I already have a notebook cooler fan and it works great, but i want some more, i already tested with almost every trusted software fan speed controllers out there, they can't detect it.
#4
Posted 29 March 2011 - 08:53 PM
Trilogy, on 29 March 2011 - 06:59 PM, said:
You are correct they wont detect it nor will any app give you control of it. And if the mobo monitors the fans RPM which they do, then cutting the wire may just cause the Lappy to not boot up because its unable to detect the RPM in bios.
I would certainly leave it alone as the risk factor is way to high.
EG
#5
Posted 30 March 2011 - 12:35 AM
ExtremeGrandpa, on 29 March 2011 - 08:53 PM, said:
I would certainly leave it alone as the risk factor is way to high.
EG
Wow, Lappy not boot? Even without the cable fan connected to the board the laptop boots and does not say anything, the fan just doesn't spin. Anyway my teacher said we could test this and if something goes wrong he can fixed it, he is really good with computers.
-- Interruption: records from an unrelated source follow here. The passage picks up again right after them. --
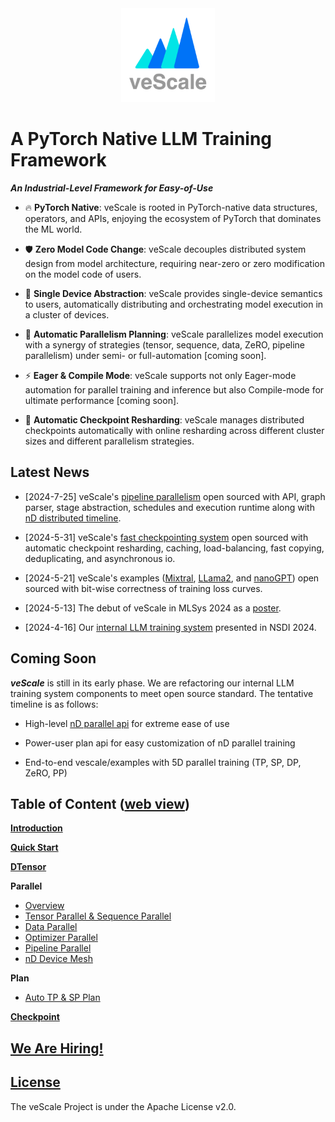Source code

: <div align="center">
    <img src="./docs/pictures/icon.png" width="150"/>
</div>

# A PyTorch Native LLM Training Framework

_**An Industrial-Level Framework for Easy-of-Use**_

- 🔥 **PyTorch Native**: veScale is rooted in PyTorch-native data structures, operators, and APIs, enjoying the ecosystem of PyTorch that dominates the ML world.

- 🛡 **Zero Model Code Change**: veScale decouples distributed system design from model architecture, requiring near-zero or zero modification on the model code of users.

- 🚀 **Single Device Abstraction**:  veScale provides single-device semantics to users, automatically distributing and orchestrating model execution in a cluster of devices. 

- 🎯 **Automatic Parallelism Planning**:  veScale parallelizes model execution with a synergy of strategies (tensor, sequence, data, ZeRO, pipeline parallelism) under semi- or full-automation [coming soon].

- ⚡ **Eager & Compile Mode**: veScale supports not only Eager-mode automation for parallel training and inference but also Compile-mode for ultimate performance [coming soon].

- 📀 **Automatic Checkpoint Resharding**: veScale manages distributed checkpoints automatically with online resharding across different cluster sizes and different parallelism strategies. 

## Latest News

- [2024-7-25] veScale's [pipeline parallelism](https://github.com/volcengine/veScale/blob/main/vescale/pipe/README.md) open sourced with API, graph parser, stage abstraction, schedules and execution runtime along with [nD distributed timeline](https://github.com/volcengine/veScale/blob/main/vescale/ndtimeline/README.md).

- [2024-5-31] veScale's [fast checkpointing system](https://github.com/volcengine/veScale/blob/main/vescale/checkpoint/README.md) open sourced with automatic checkpoint resharding, caching, load-balancing, fast copying, deduplicating, and asynchronous io.

- [2024-5-21] veScale's examples ([Mixtral](https://github.com/volcengine/veScale/tree/main/examples/mixtral_4D_training), [LLama2](https://github.com/volcengine/veScale/tree/main/examples/llama2_4D_finetune), and [nanoGPT](https://github.com/volcengine/veScale/tree/main/examples/nanogpt_4D_finetune)) open sourced with bit-wise correctness of training loss curves.

- [2024-5-13] The debut of veScale in MLSys 2024 as a [poster](https://volcengine.github.io/veScaleWeb/blog/mlsys2024.html).

- [2024-4-16] Our [internal LLM training system](https://volcengine.github.io/veScaleWeb/blog/megascale.html) presented in NSDI 2024.

## Coming Soon

_**veScale**_ is still in its early phase. We are refactoring our internal LLM training system components to meet open source standard. The tentative timeline is as follows:

- High-level [nD parallel api](https://github.com/volcengine/veScale/issues/39) for extreme ease of use

- Power-user plan api for easy customization of nD parallel training

- End-to-end vescale/examples with 5D parallel training (TP, SP, DP, ZeRO, PP)

## Table of Content ([web view](https://volcengine.github.io/veScaleWeb/))

**[Introduction](./docs/texts/introduction.md)**

**[Quick Start](./docs/texts/quick-start.md)**

**[DTensor](./vescale/dtensor/README.md)**

**Parallel**
  * [Overview](./docs/texts/parallel_overview.md)
  * [Tensor Parallel & Sequence Parallel](./vescale/dmodule/README.md)
  * [Data Parallel](./vescale/ddp/README.md)
  * [Optimizer Parallel](./vescale/optim/README.md)
  * [Pipeline Parallel](./vescale/pipe/README.md)
  * [nD Device Mesh](./vescale/devicemesh_api/README.md)

**Plan**
  * [Auto TP & SP Plan](./vescale/dmp/README.md)

**[Checkpoint](./vescale/checkpoint/README.md)**

## [We Are Hiring!](https://volcengine.github.io/veScaleWeb/misc/join-us.html) ##

## [License](./LICENSE)

The veScale Project is under the Apache License v2.0.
I will always keep in mind the warning you guys gave me, but i don't really use that laptop so often, my main PC is the one I am using right now and I would like to try something cool once in a while.
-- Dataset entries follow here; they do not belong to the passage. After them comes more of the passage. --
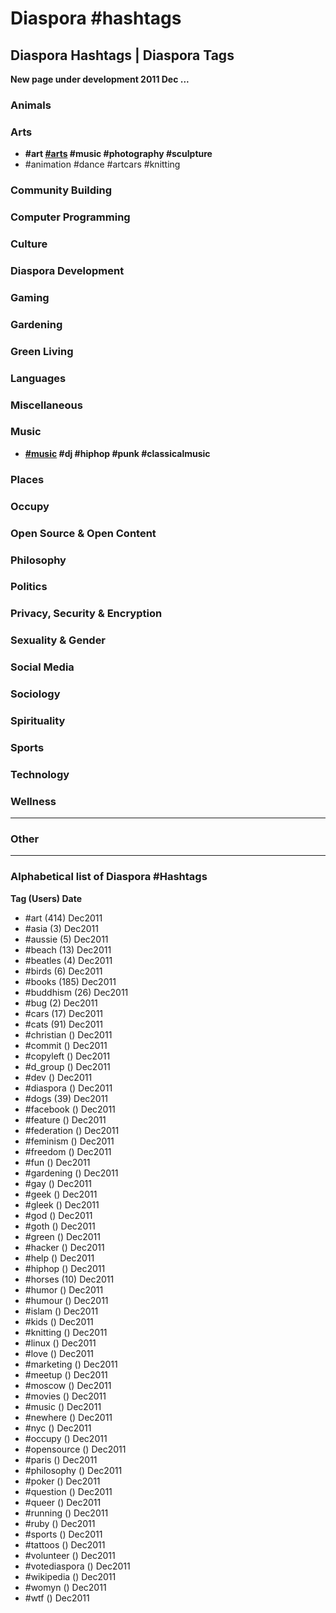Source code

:# Diaspora #hashtags
## Diaspora Hashtags | Diaspora Tags

**New page under development 2011 Dec ...**

### Animals

### Arts

- **\#art [\#arts](#) \#music \#photography \#sculpture**
- \#animation \#dance \#artcars \#knitting 

### Community Building

### Computer Programming

### Culture

### Diaspora Development

### Gaming

### Gardening

### Green Living

### Languages

### Miscellaneous

### Music

- **[\#music](#) \#dj \#hiphop \#punk \#classicalmusic**

### Places

### Occupy

### Open Source & Open Content

### Philosophy

### Politics

### Privacy, Security & Encryption

### Sexuality & Gender

### Social Media

### Sociology

### Spirituality

### Sports

### Technology

### Wellness

---

### Other

---

### Alphabetical list of Diaspora #Hashtags

**Tag (Users) Date**

- \#art (414) Dec2011 
- \#asia (3) Dec2011 
- \#aussie (5) Dec2011 
- \#beach (13) Dec2011 
- \#beatles (4) Dec2011 
- \#birds (6) Dec2011 
- \#books (185) Dec2011 
- \#buddhism (26) Dec2011 
- \#bug (2) Dec2011 
- \#cars (17) Dec2011 
- \#cats (91) Dec2011 
- \#christian () Dec2011 
- \#commit () Dec2011 
- \#copyleft () Dec2011 
- \#d_group () Dec2011 
- \#dev () Dec2011 
- \#diaspora () Dec2011 
- \#dogs (39) Dec2011 
- \#facebook () Dec2011 
- \#feature () Dec2011 
- \#federation () Dec2011 
- \#feminism () Dec2011 
- \#freedom () Dec2011 
- \#fun () Dec2011 
- \#gardening () Dec2011 
- \#gay () Dec2011 
- \#geek () Dec2011 
- \#gleek () Dec2011 
- \#god () Dec2011 
- \#goth () Dec2011 
- \#green () Dec2011 
- \#hacker () Dec2011 
- \#help () Dec2011 
- \#hiphop () Dec2011 
- \#horses (10) Dec2011 
- \#humor () Dec2011 
- \#humour () Dec2011 
- \#islam () Dec2011 
- \#kids () Dec2011 
- \#knitting () Dec2011 
- \#linux () Dec2011 
- \#love () Dec2011 
- \#marketing () Dec2011 
- \#meetup () Dec2011 
- \#moscow () Dec2011 
- \#movies () Dec2011 
- \#music () Dec2011 
- \#newhere () Dec2011 
- \#nyc () Dec2011 
- \#occupy () Dec2011 
- \#opensource () Dec2011 
- \#paris () Dec2011 
- \#philosophy () Dec2011 
- \#poker () Dec2011 
- \#question () Dec2011 
- \#queer () Dec2011 
- \#running () Dec2011 
- \#ruby () Dec2011 
- \#sports () Dec2011 
- \#tattoos () Dec2011 
- \#volunteer () Dec2011 
- \#votediaspora () Dec2011 
- \#wikipedia () Dec2011 
- \#womyn () Dec2011 
- \#wtf () Dec2011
I also have a case fan that I don't use anymore, maybe i could test this theory before going for the laptop, anyways I won't do that by myself, to risky for me to do it alone.
Thanks to all, still if anyone got something to say I am all ears open.
Cheers
#6
Posted 30 March 2011 - 12:55 AM
Trilogy, on 30 March 2011 - 12:35 AM, said:
I will always keep in mind the warning you guys gave me, but i don't really use that laptop so often, my main PC is the one I am using right now and I would like to try something cool once in a while.
I also have a case fan that I don't use anymore, maybe i could test this theory before going for the laptop, anyways I won't do that by myself, to risky for me to do it alone.
Thanks to all, still if anyone got something to say I am all ears open.
Cheers
Dont misunderstand what I am saying. A laptop and a destop are two different beasts and laptops have more thermal monitoring features. Some more so than others. If its old by all means have at it.
But you can not test the concept on a desktop because the bios of a laptop is designed diferently. And if it fails to boot it will be because of a detection issue as it scans the hardware. The bios of a PC monitors temps it can shut the PC down because of thermal issues. But PCs and laptops are so different when it comes to bios and thermal issues it isnt even funny.
EG
#7
Posted 30 March 2011 - 01:09 PM
ExtremeGrandpa, on 30 March 2011 - 12:55 AM, said:
But you can not test the concept on a desktop because the bios of a laptop is designed diferently. And if it fails to boot it will be because of a detection issue as it scans the hardware. The bios of a PC monitors temps it can shut the PC down because of thermal issues. But PCs and laptops are so different when it comes to bios and thermal issues it isnt even funny.
EG
+1
If you do cut the "yellow" wire unless you can resolder it or buy a replacement fan you may cuase the laptop not to boot or become unstable.
A laptopcooler often helps the issue and or a replacement BIOS from the laptop OEM and or NEW fans fitted and a full clean of current fans and heatpipes in the laptop CPU GPU etc.
A word of warningeven opening a laptop case can invalidate the warrenty with many OEM's. If your outside the warrenty you can clean whats installed and this will help and look to find better replacements than were supplied.
So with some PC skills you can reapply: thermal pastes-pads clean the entire machine back to factory spec levels and change fans and heatsinks to much better models. this can have a dramtic effect on thermals and reduce them by 10-50%+ But WILL invalidate the Warrenty 99.9% of the time on a Laptop and carry a risk level of if your not sure what your doing you may damage the parts or get a fail to even boot.
Swapping a Laptop HDD to a SSD often reduces heat.
Edited by dirtylarryuk, 30 March 2011 - 01:11 PM.